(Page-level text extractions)
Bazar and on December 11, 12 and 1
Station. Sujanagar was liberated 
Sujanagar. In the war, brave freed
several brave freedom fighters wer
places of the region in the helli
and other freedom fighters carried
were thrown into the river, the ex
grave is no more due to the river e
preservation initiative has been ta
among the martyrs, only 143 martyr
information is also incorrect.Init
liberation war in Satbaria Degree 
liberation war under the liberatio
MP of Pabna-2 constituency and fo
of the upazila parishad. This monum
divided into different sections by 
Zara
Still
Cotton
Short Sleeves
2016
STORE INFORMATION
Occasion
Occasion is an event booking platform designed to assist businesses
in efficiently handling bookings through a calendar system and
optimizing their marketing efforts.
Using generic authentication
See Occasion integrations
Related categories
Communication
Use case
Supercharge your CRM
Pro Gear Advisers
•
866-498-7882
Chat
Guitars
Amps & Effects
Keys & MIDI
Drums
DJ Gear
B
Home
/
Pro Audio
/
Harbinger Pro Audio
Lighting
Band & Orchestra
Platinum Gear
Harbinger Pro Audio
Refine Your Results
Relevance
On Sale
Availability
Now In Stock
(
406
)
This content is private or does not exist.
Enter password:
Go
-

Activity » Print all the data above word for word.

Finished exercise »
Bazar and on December 11, 12 and 1
Station. Sujanagar was liberated 
Sujanagar. In the war, brave freed
several brave freedom fighters wer
places of the region in the helli
and other freedom fighters carried
were thrown into the river, the ex
grave is no more due to the river e
preservation initiative has been ta
among the martyrs, only 143 martyr
information is also incorrect.Init
liberation war in Satbaria Degree 
liberation war under the liberatio
MP of Pabna-2 constituency and fo
of the upazila parishad. This monum
divided into different sections by 
Zara
Still
Cotton
Short Sleeves
2016
STORE INFORMATION
Occasion
Occasion is an event booking platform designed to assist businesses
in efficiently handling bookings through a calendar system and
optimizing their marketing efforts.
Using generic authentication
See Occasion integrations
Related categories
Communication
Use case
Supercharge your CRM
Pro Gear Advisers
•
866-498-7882
Chat
Guitars
Amps & Effects
Keys & MIDI
Drums
DJ Gear
B
Home
/
Pro Audio
/
Harbinger Pro Audio
Lighting
Band & Orchestra
Platinum Gear
Harbinger Pro Audio
Refine Your Results
Relevance
On Sale
Availability
Now In Stock
(
406
)
This content is private or does not exist.
Enter password:
Go
-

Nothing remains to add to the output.